[Opening Material supplied section]

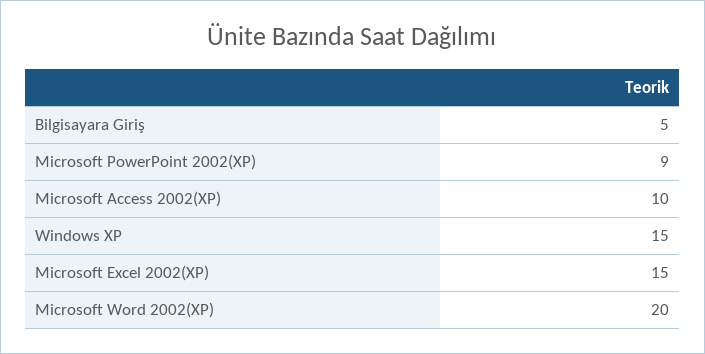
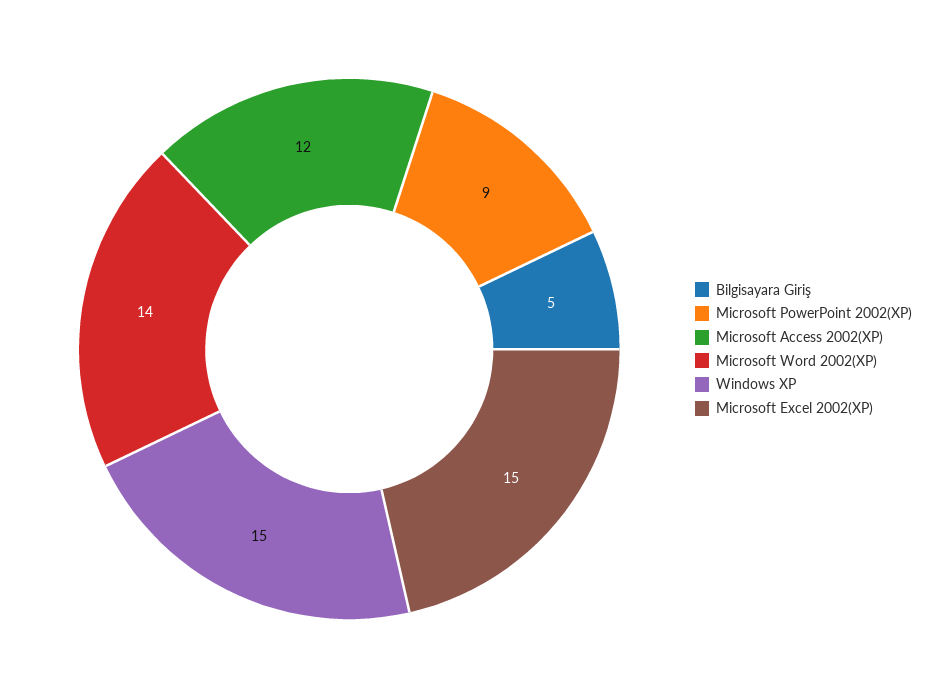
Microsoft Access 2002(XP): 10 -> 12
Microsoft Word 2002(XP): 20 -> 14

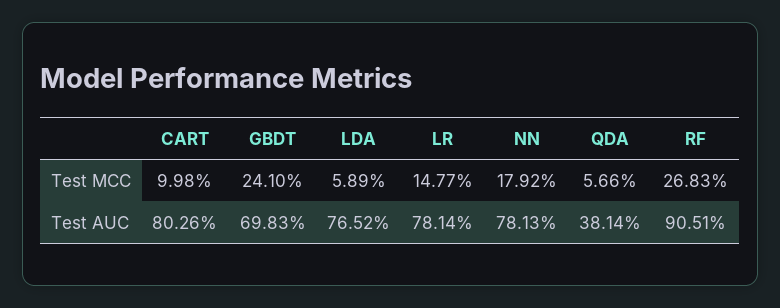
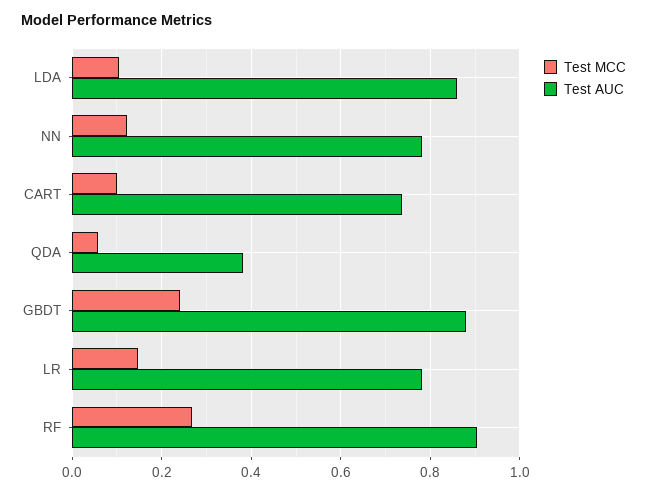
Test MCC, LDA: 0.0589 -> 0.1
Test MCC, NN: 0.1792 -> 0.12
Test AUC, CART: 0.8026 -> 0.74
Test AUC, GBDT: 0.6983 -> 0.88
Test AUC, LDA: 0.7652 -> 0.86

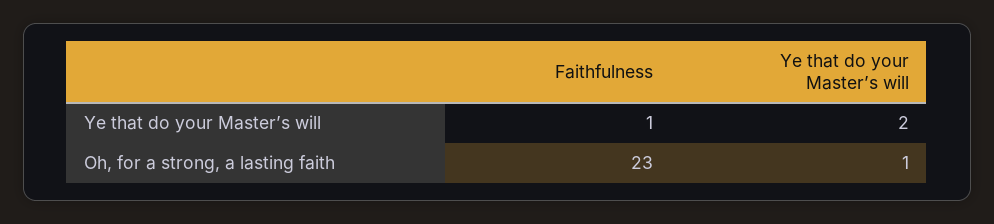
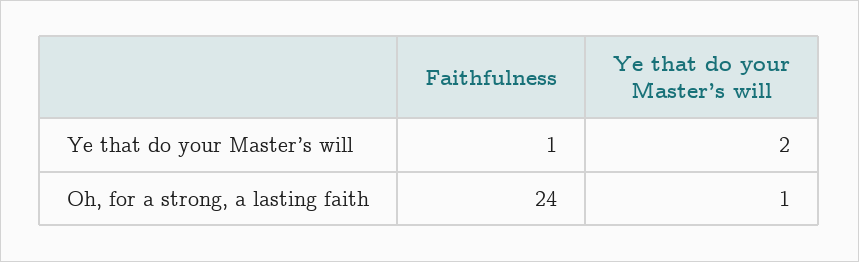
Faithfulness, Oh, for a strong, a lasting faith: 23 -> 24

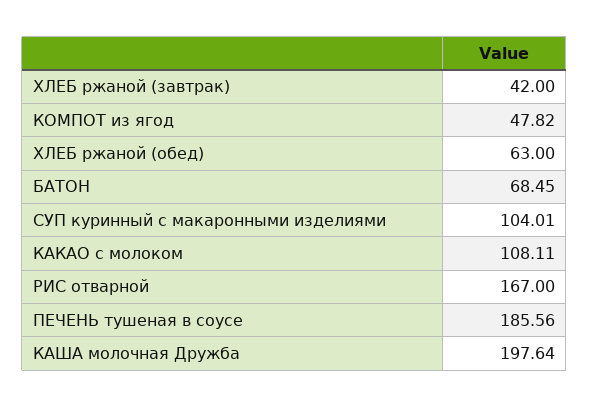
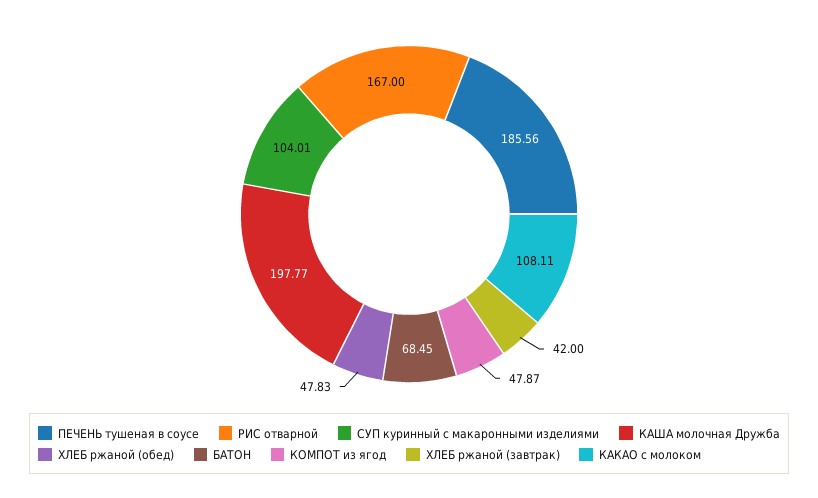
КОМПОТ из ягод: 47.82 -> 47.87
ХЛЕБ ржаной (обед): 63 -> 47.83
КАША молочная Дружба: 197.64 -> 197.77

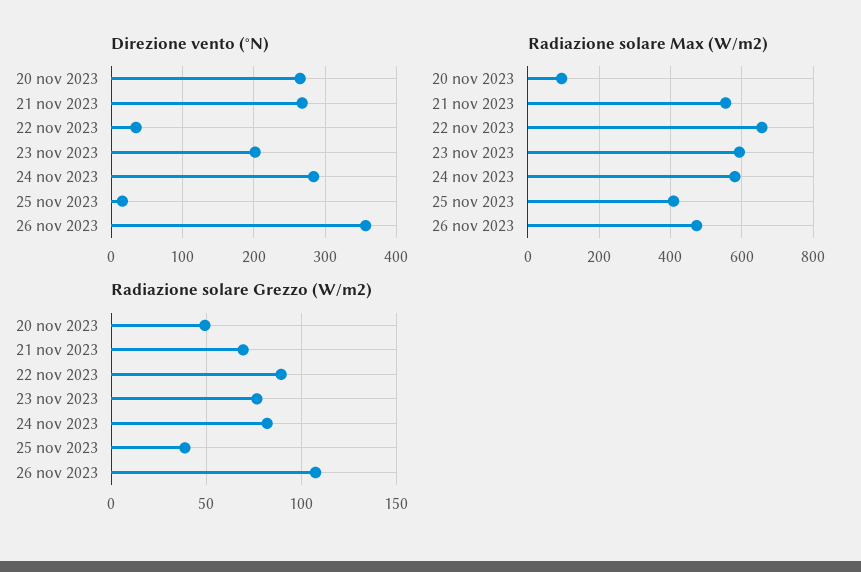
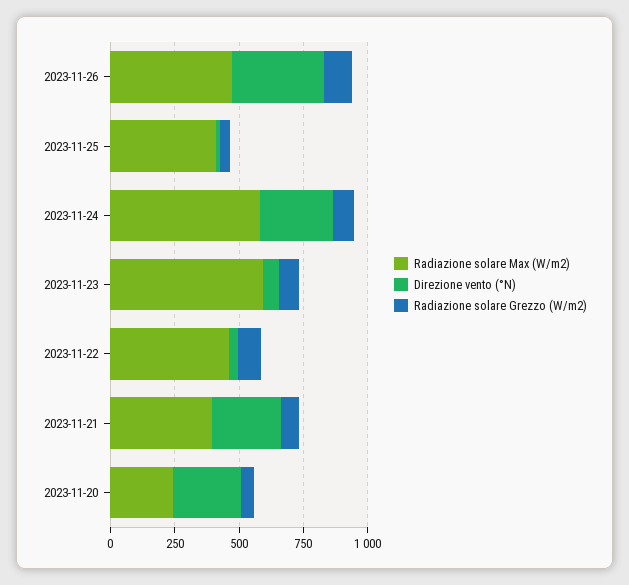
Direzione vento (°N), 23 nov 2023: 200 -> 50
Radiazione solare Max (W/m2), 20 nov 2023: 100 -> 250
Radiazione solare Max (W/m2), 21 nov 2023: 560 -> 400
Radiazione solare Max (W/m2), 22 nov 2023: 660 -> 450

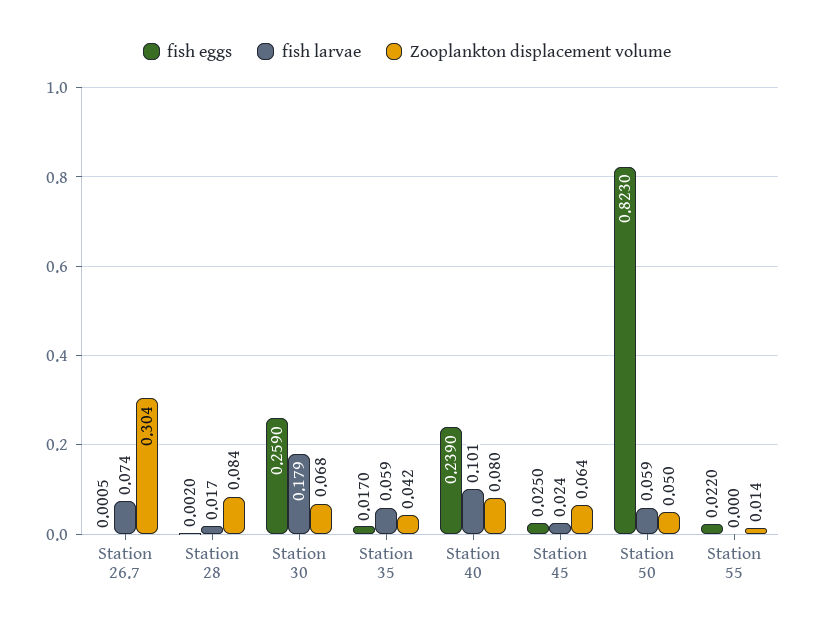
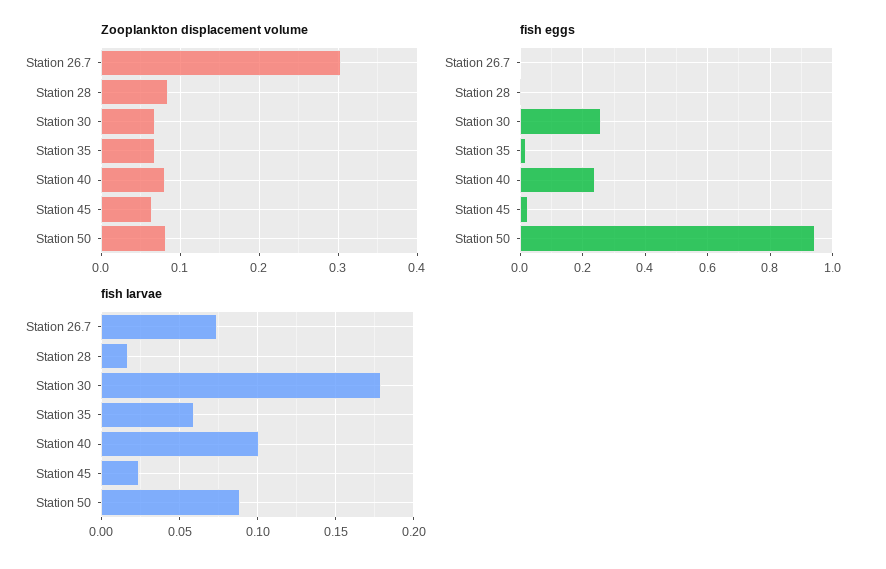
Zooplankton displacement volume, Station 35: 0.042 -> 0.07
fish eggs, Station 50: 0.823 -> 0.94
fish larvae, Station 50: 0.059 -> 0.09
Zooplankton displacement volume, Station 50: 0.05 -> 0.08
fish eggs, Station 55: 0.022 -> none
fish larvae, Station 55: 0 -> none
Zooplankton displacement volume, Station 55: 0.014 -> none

[Closing Material supplied section]

Every line from the one holding "Test AUC, GBDT: 0.6983 -> 0.88" through the last line of the entries above, and nothing else, is to be restated word for word. Pictures stay out.

Task solution ->
Test AUC, GBDT: 0.6983 -> 0.88
Test AUC, LDA: 0.7652 -> 0.86

Faithfulness, Oh, for a strong, a lasting faith: 23 -> 24

КОМПОТ из ягод: 47.82 -> 47.87
ХЛЕБ ржаной (обед): 63 -> 47.83
КАША молочная Дружба: 197.64 -> 197.77

Direzione vento (°N), 23 nov 2023: 200 -> 50
Radiazione solare Max (W/m2), 20 nov 2023: 100 -> 250
Radiazione solare Max (W/m2), 21 nov 2023: 560 -> 400
Radiazione solare Max (W/m2), 22 nov 2023: 660 -> 450

Zooplankton displacement volume, Station 35: 0.042 -> 0.07
fish eggs, Station 50: 0.823 -> 0.94
fish larvae, Station 50: 0.059 -> 0.09
Zooplankton displacement volume, Station 50: 0.05 -> 0.08
fish eggs, Station 55: 0.022 -> none
fish larvae, Station 55: 0 -> none
Zooplankton displacement volume, Station 55: 0.014 -> none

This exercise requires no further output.